Two-photon laser scanning microscope (TPLSM) provides outstanding optical three dimension section properties and it has been widely used in fundamental science and biomedical application. However, Current 3D two-photon fluorescence (TPF) imaging techniques usually overlook the spatiotemporal evolution of TPF ellipsoid along the axial direction, which might contain fine dynamical information of imaged targets. Here, we develop a spatiotemporal scanning technique and realize the measurement of spatiotemporal scanning of TPF ellipsoid with a semiconducting CsPbBr3 nanosheet. Results have shown that axial size of TPF ellipsoid present linear growth as a function of excitation fluence by using spatial scanning.

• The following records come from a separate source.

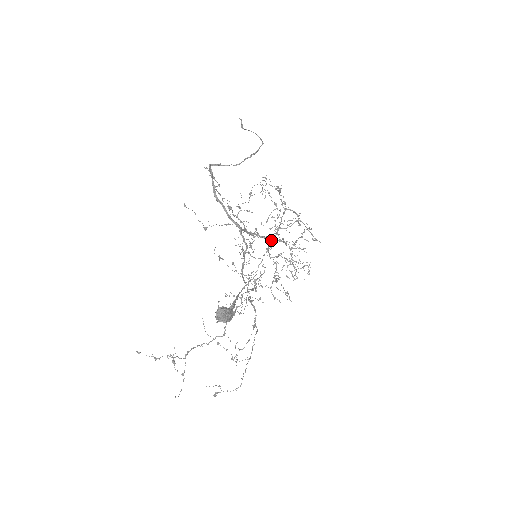
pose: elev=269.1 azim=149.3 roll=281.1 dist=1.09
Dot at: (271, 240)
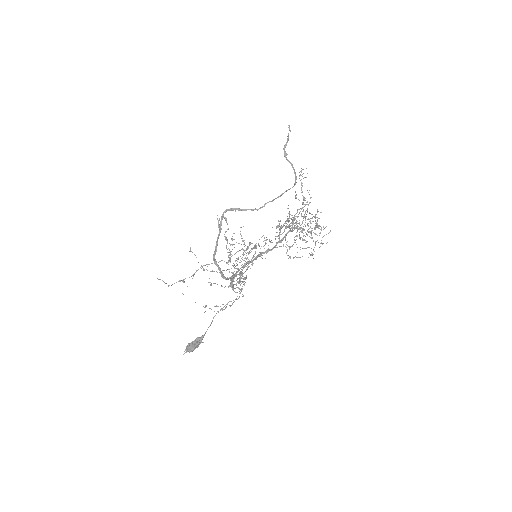
Dot at: (275, 247)
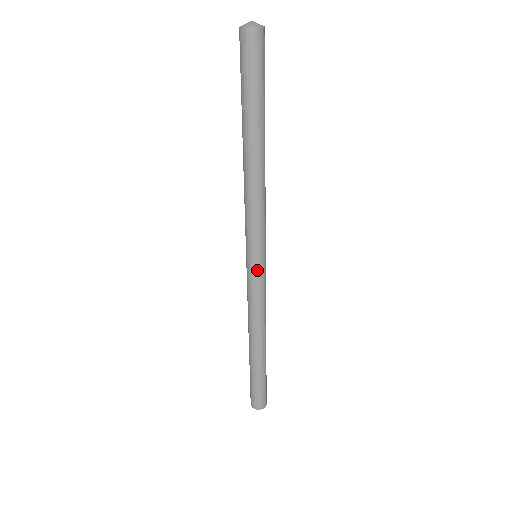
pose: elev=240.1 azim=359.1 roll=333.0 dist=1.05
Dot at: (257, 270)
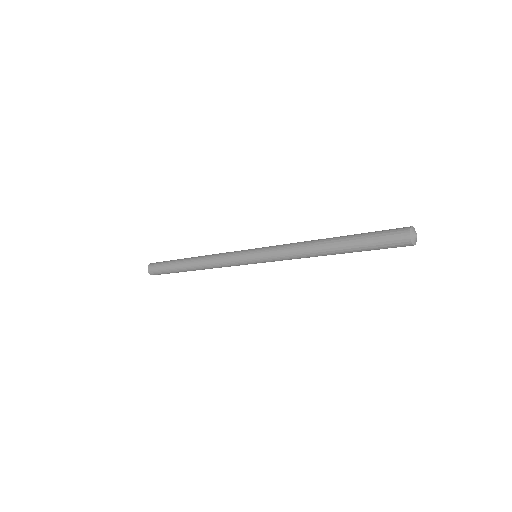
Dot at: occluded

Furthermore, we have observed that axial size of TPF ellipsoid exhibits inhomogeneous linear growth with time delay by introducing spatiotemporal scanning technique. We attribute this phenomenon to the fact that surface and bulk region of CsPbBr3 nanosheet have inhomogeneous timescale on TPF decay lifetime. Our results not only provide new insights for spatiotemporal resolving of TPF ellipsoid, but also helpful to promote the development of fluorescence lifetime microscopy technology.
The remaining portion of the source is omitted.